PROVIDED TEXT section start
Re: [PATCH 00/10]block-throttle: add low/high limit

From: Shaohua Li <hidden>
Date: 2016-05-13 23:00:12
Also in: lkml

On Fri, May 13, 2016 at 03:12:45PM -0400, Vivek Goyal wrote:

On Tue, May 10, 2016 at 05:16:30PM -0700, Shaohua Li wrote:

quoted

Hi,

This patch set adds low/high limit for blk-throttle cgroup. The interface is
io.low and io.high.

low limit implements best effort bandwidth/iops protection. If one cgroup
doesn't reach its low limit, no other cgroups can use more bandwidth/iops than
their low limit. cgroup without low limit is not protected. If there is cgroup
with low limit but the cgroup doesn't reach low limit yet, the cgroup without
low limit will be throttled to very low bandwidth/iops.

Hi Shaohua,

Can you please describe a little what problem are you solving and how
it is not solved with what we have right now.

The goal is to implement a best effort limit. io.max is a hard limit,
which means cgroup can't use more bandwidth than max even there is no IO
pressure. If we set a high io.max limit for a low priority cgroup, high
priority cgroup will get harmed and dispatch less IO. If we set a low
io.max limit, total disk bandwidth can't be fully used by low priority
cgroup if high priority cgroup doesn't run. Either isn't good. This is
exactly what io.high tries to solve. The io.high is a soft limit, cgroup
could exceed the limit if there is no IO pressure. So in above example,
low priority cgroup can use more than io.high IO if high priority cgroup
isn't running and use up to io.high IO otherwise.

Are you trying to guarantee minimum bandwidth to a cgroup? And approach
seems to be that specify minimum bandwidth required by a cgroup in
io.low and if cgroup does not get that bandwidth, other cgroups will
be automatically throttled and will not get more than their io.low
limit BW.

This is exactly what io.low tries to do, protect high priority cgroup.

I am wondering how would one configure io.low limit? How would
application know what's the device IO capability and what part of
that bandwidth application requires.
PROVIDED TEXT section end
EXTRACTED MATERIAL section start
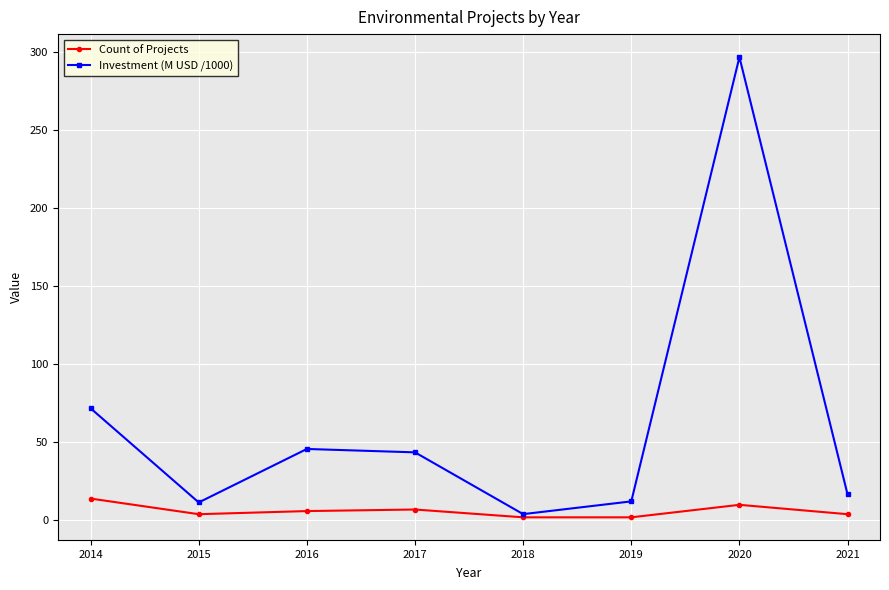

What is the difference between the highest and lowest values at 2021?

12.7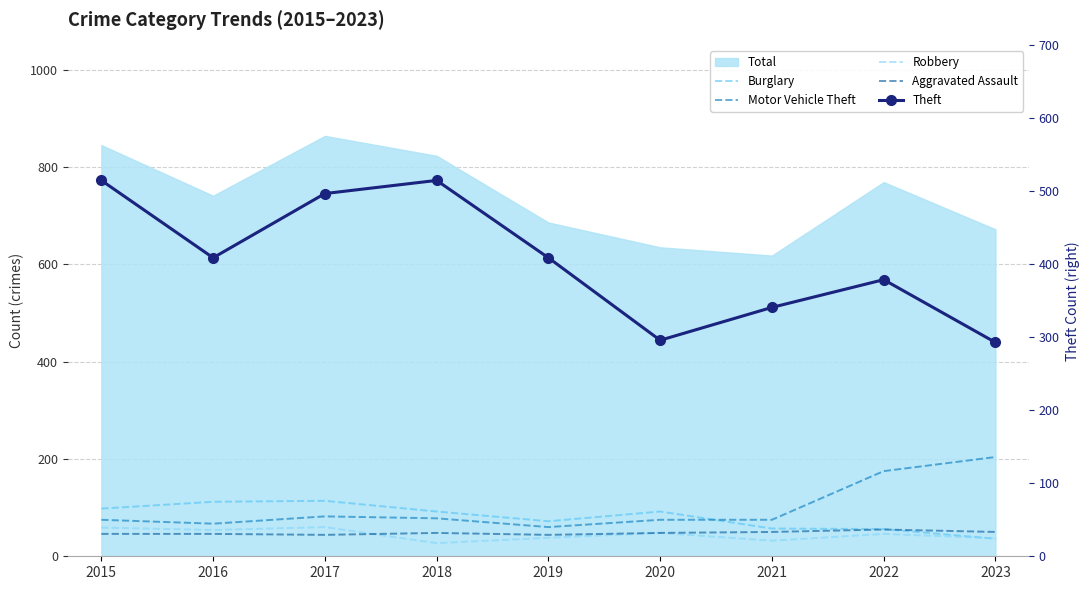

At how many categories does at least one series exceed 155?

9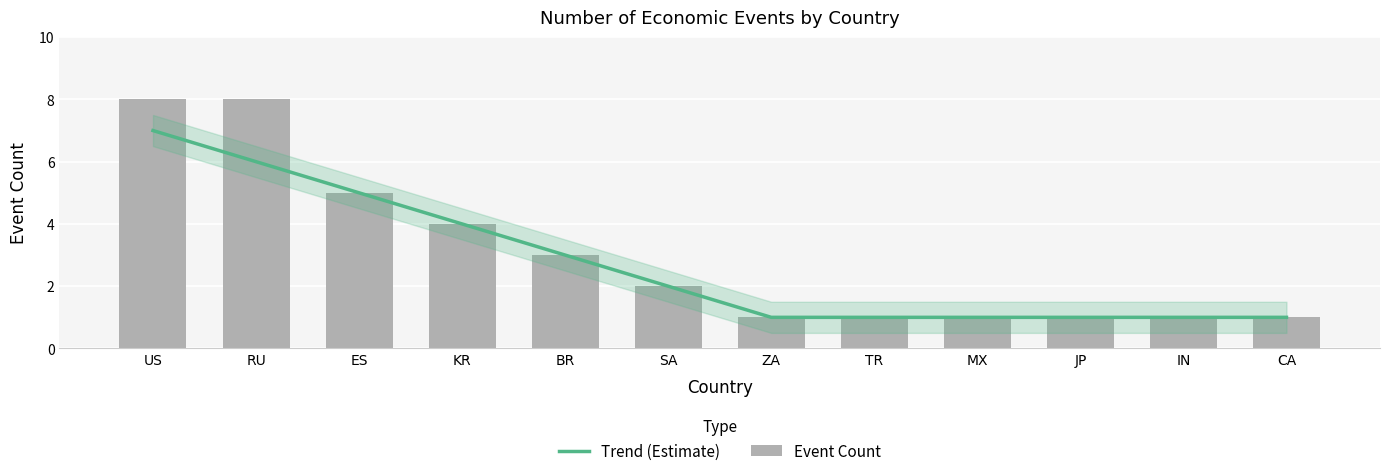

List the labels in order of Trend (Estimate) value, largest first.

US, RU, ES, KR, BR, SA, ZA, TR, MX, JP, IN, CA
EXTRACTED MATERIAL section end
* _INSTRUCTION A_: Render this sentence from the blk-throttle patch thread in Spanish: "If we set a low io.max limit, total disk bandwidth can't be fully used by low priority cgroup if high priority cgroup doesn't run."
* _INSTRUCTION B_: Resume the blk-throttle patch thread after its final question about configuring io.low, writing the reply that follows in the discussion.

* _WRITTEN RESPONSE A_: Si establecemos un límite io.max bajo, el cgroup de baja prioridad no puede usar por completo el ancho de banda total del disco si el cgroup de alta prioridad no se está ejecutando.

* _WRITTEN RESPONSE B_:
I agree configure io.low/high limit isn't easy. We have the same problem
for any limit based scheduling including io.max. I don't have good
answer yet for the configuration, but those limits can only be found
after a lot of testing/benchmarking.

IOW, proportional control using
absolute limits is very tricky as it requires one to know device's
IO rate capabilities. To make it more complex, device throughput
is not fixed and varies based on badndwith. That mean, io.low also
somehow needs to adjust accorginly. And to me that means using a
notion of prio/weight works best instead of absolute limits.

In general you seem to be wanting to implement proportional control
outside CFQ so that it can be used with other block devices. I think
your previous idea of assigning weights to cgroup and translating
it automatically to some sort of control (number of tokens) was
better than absolute limits.

Having said that, it required knowing cost of IO and I am not sure
if we reached some conclusion at LSF about this.

So this patch set only tries to extend current blk-throttle, it isn't
related to the proportional control which I was working on before.

As for proportional control, I think proportional control is much better
than a limit based control, as it's easy to configure and adaptive. The
problem is we don't have a good way to measure IO cost, so my original
proportional control patches use either bandwidth or IOPS, none is
precise. Tejun has concerns on this. According to him, if we can't
precisely measure IO cost, we shouldn't do proportional control. This is
debatable though, I'll not give up the proportional patches. This patch
set gives us a temporary solution to prioritize cgroups giving the
proportional control is controversial. The io.low/io.high limit also
matches memcg behavior, which has the same interfaces.

On the other hand, all these algorithms only control how much IO
can be dispatched from a cgroup. Given deep queue depths of devices,
we will not gain much if device is not implementing some sort of
priority mechanism where one IO in queue is preferred over other.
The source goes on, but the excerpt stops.